Le constat, dix ans après…
On le voit, le constat à faire après dix ans d’application supposée de la loi de 1994 est alarmant. Evidemment, l’adoption et la mise en vigueur de cette loi ont permis des améliorations matérielles, un changement de statut et une augmentation du personnel médical exerçant en détention, des moyens financiers supplémentaires, etc. Pourtant, la supposée équivalence des soins entre intérieur et extérieur se heurte aux réticences du personnel médical à changer de mentalité dans sa relation avec les malades en détention, et à défendre son autonomie et les impératifs de santé face à l’Administration pénitentiaire. Celle-ci peut alors tranquillement entretenir la négation du droit à la santé en prison et de l’urgence de l’état de santé des malades en détention. Il a fallu deux à trois ans pour voir les premières applications concrètes de cette loi, à quoi a succédé une sorte de statu quo, autour des années 2000, malgré les rapports parlementaires alarmants de l’Assemblée nationale («La France face à ses prisons», juin 2000) et du Sénat («Prisons, une humiliation pour la République», juin 2000), qu’on enterra bien vite.
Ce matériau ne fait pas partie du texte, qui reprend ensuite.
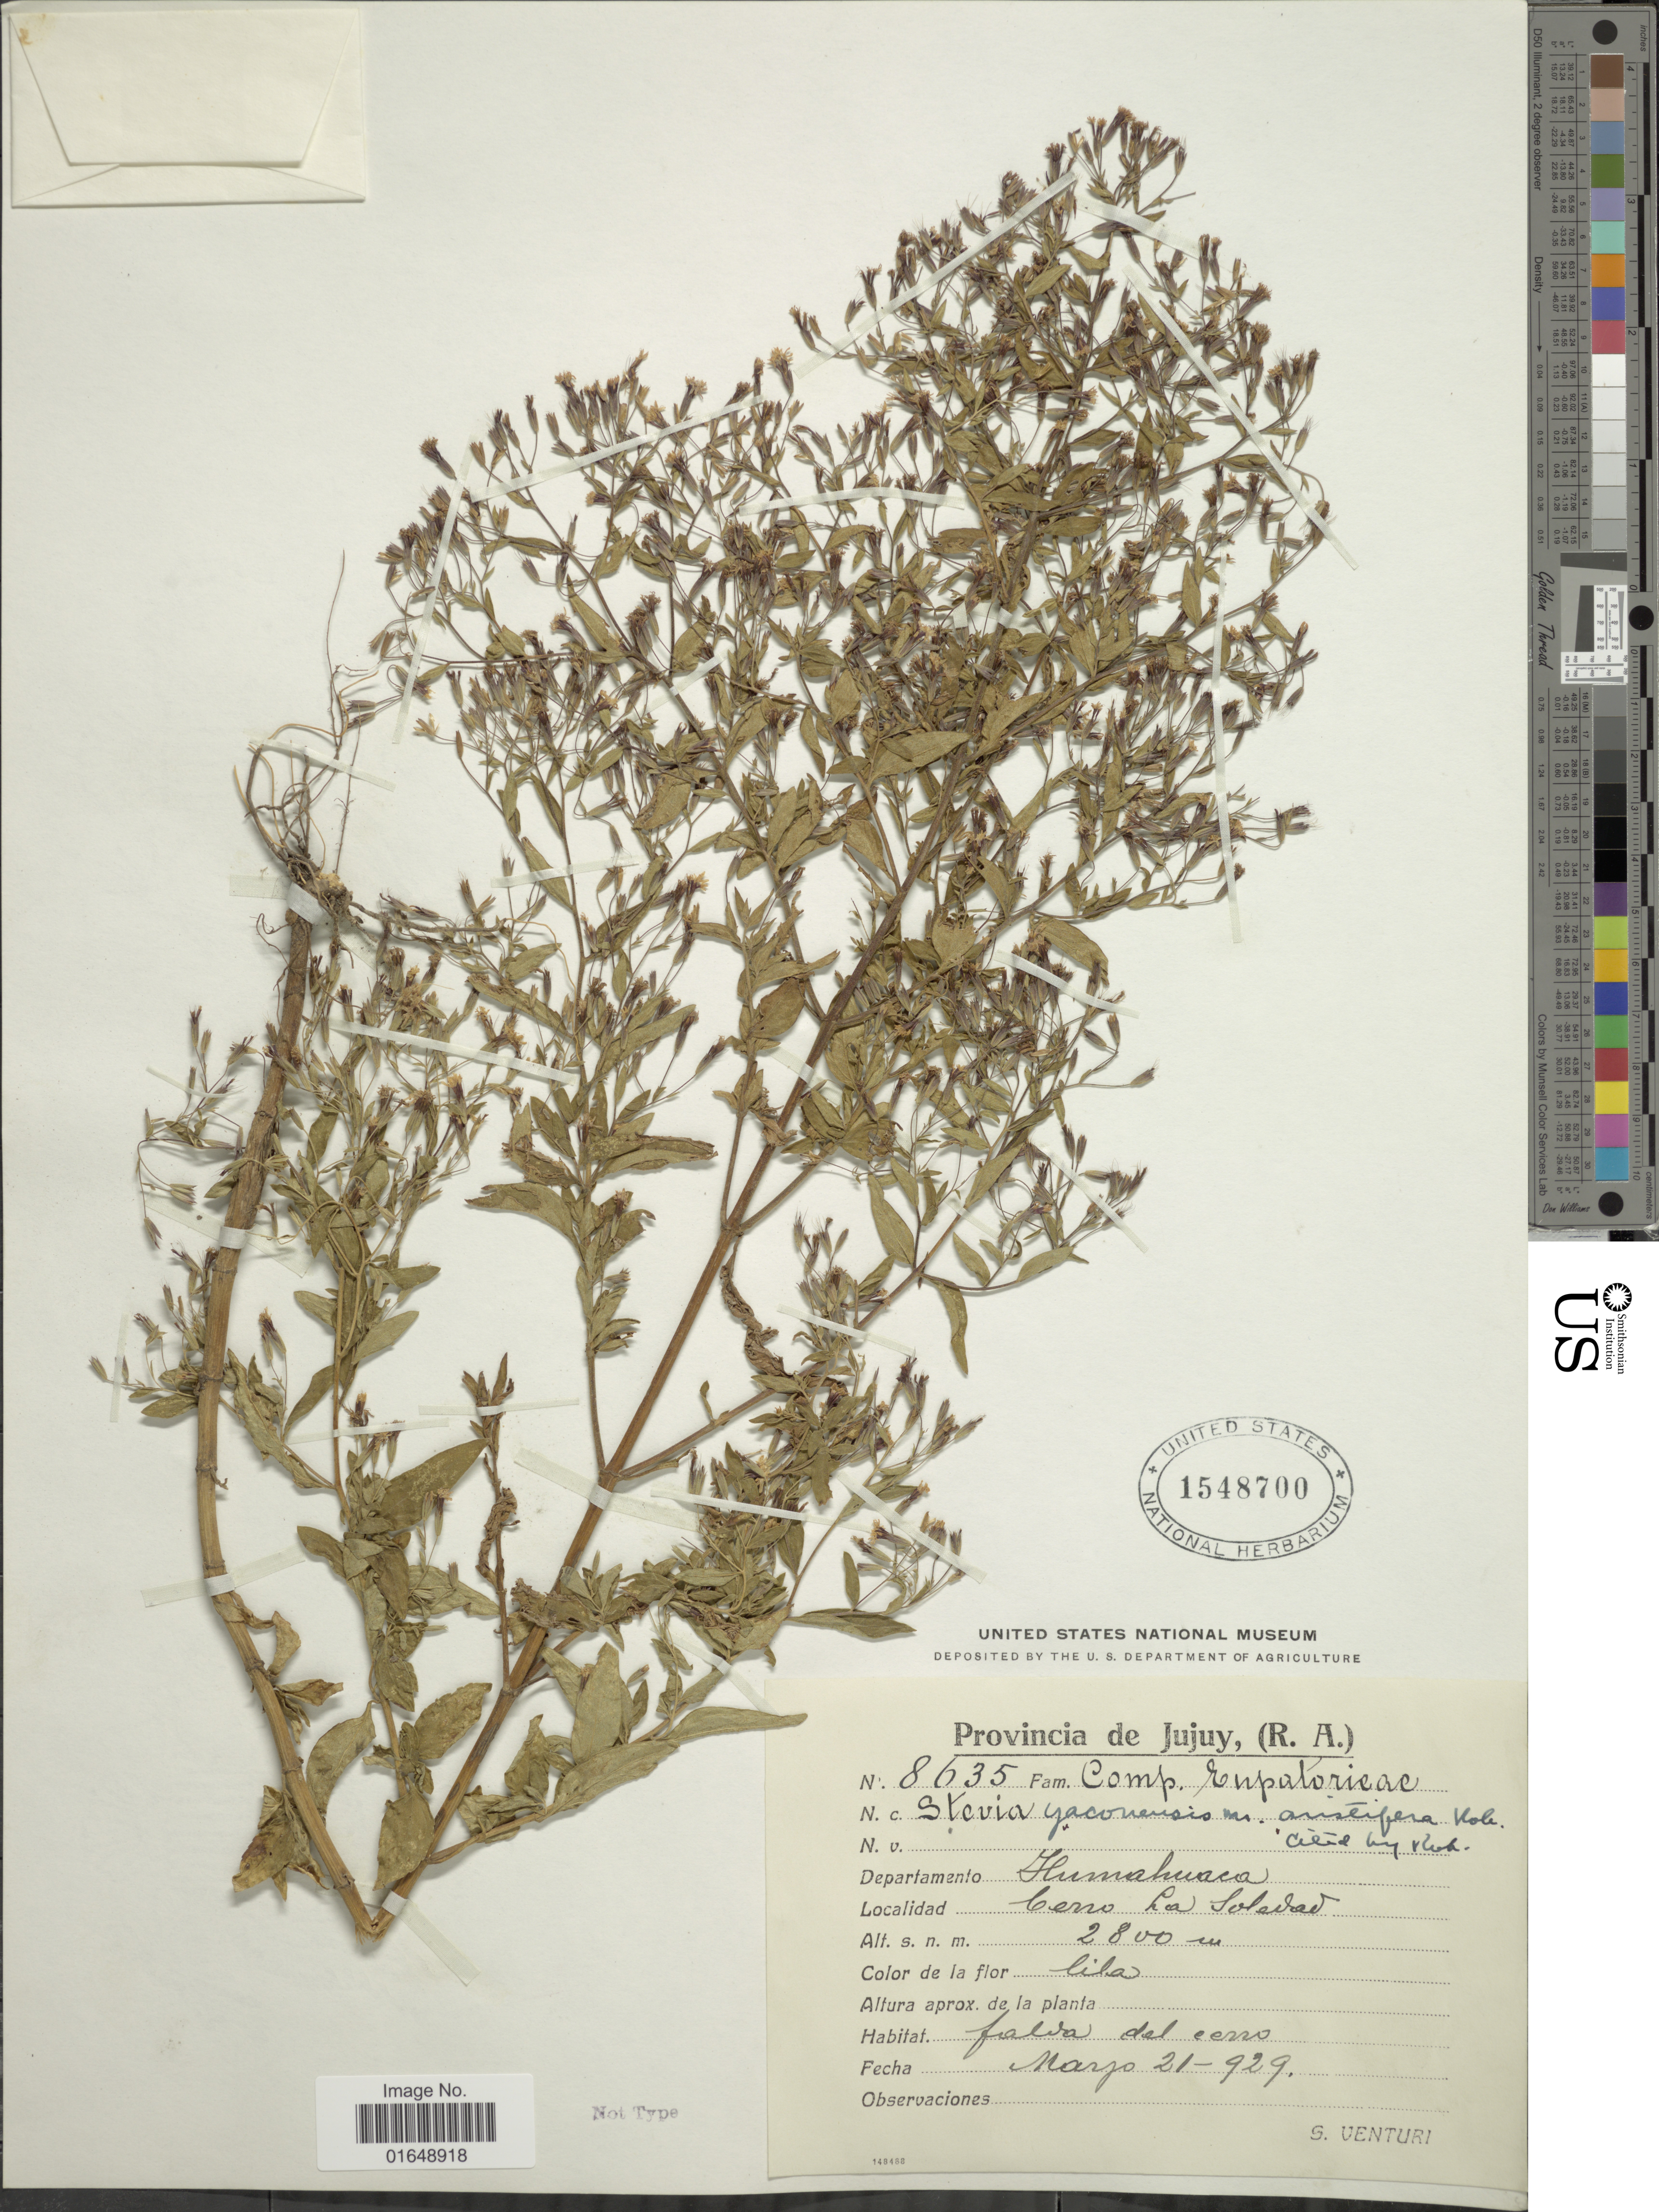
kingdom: Plantae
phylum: Tracheophyta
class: Magnoliopsida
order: Asterales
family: Asteraceae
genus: Stevia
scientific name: Stevia yaconensis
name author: Hieron.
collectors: S. Venturi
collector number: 8635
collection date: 1929-03-21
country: Argentina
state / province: Jujuy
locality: (R.A.) Departamento Humahuaca, Cerro La Soledad.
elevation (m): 2800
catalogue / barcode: US 1548700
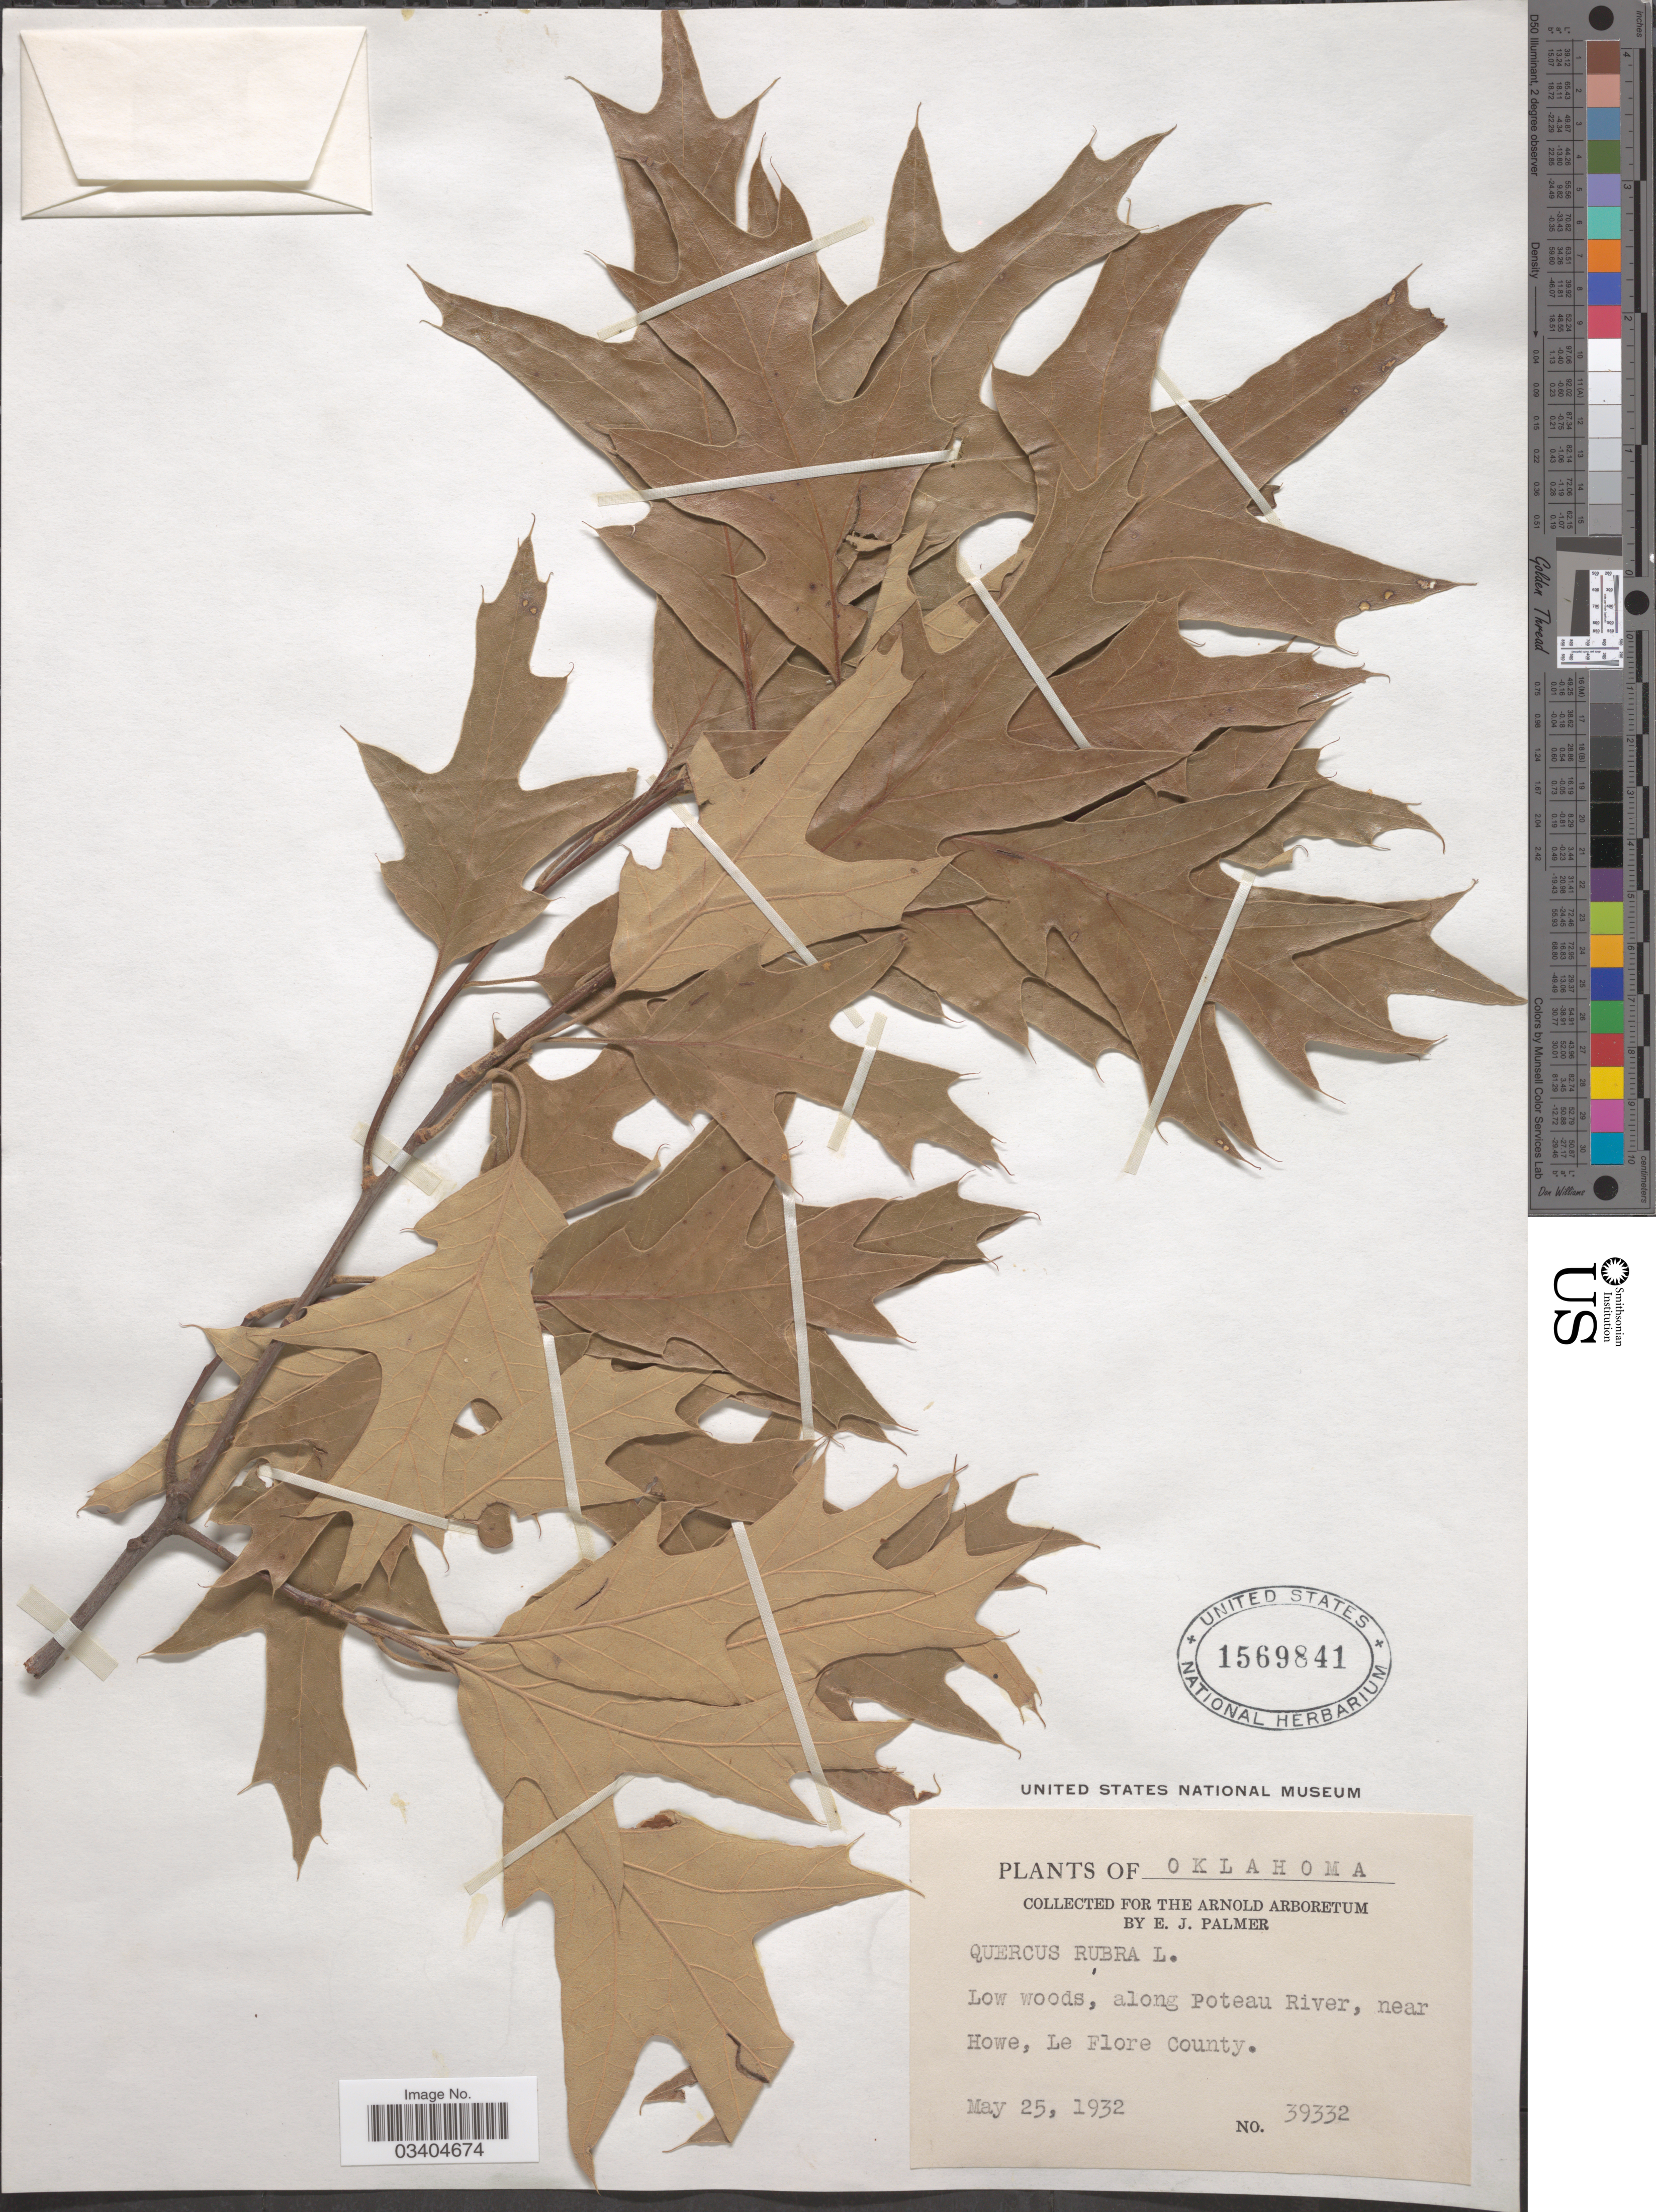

La loi de 94 est entrée dans les mœurs, au moment même où elle atteint ses limites. L’IGAS (Inspection générale des affaires sociales) et l’IGSJ (Inspection générale des services judiciaires) peuvent bien dire, dans leur rapport de 2000, que le bilan de l’application de la loi de 94 est «globalement positif», et certainEs responsables administratifs, politiques, médicaux et pénitentiaires, continuer à vanter ses mérites, l’inégalité des soins entre intérieur et extérieur est toujours criante. C’est que la prison en elle-même est un endroit pathogène, dans lequel les conditions d’hygiène et de salubrité sont inexistantes (ce à quoi la surpopulation carcérale n’arrange évidemment rien). On n’aura rien résolu – on continuera à bafouer le droit à la santé en détention – tant qu’on n’aura pas reconnu l’incompatibilité des logiques thérapeutique et pénitentiaire, l’incompatibilité des soins et de la détention – tant qu’on n’aura pas reconnu, dans les faits, un véritable statut aux malades en détention. C’est ce qu’Act Up ne cesse de dire depuis quinze ans. Mais ce discours est évidemment inaudible à l’Administration pénitentiaire et au Ministère de la justice comme au Ministère de la santé, parce qu’il met trop en cause l’irresponsabilité et l’incompétence des personnes supposées en charge de ces questions, parce qu’au cabinet Perben comme au cabinet Mattéi, on cautionne, activement ou passivement, la politique sécuritaire du gouvernement et le tout carcéral, l’enfermement à tout crin qu’elle entraîne.
Aujourd’hui, au 1er février 2004, la population carcérale s’élève à 60 905 détenuEs. Elle était de 47 992 détenuEs au 1er février 2001, pour 48 593 places dites «opérationnelles» Le nombre de médecins, lui, n’a pas augmenté, ni les moyens donnés à l’offre et à la qualité des soins. La loi de 94 va donc continuer à être ce qu’elle est, sinon à régresser : une loi à laquelle on ne donne aucun moyen d’être appliquée.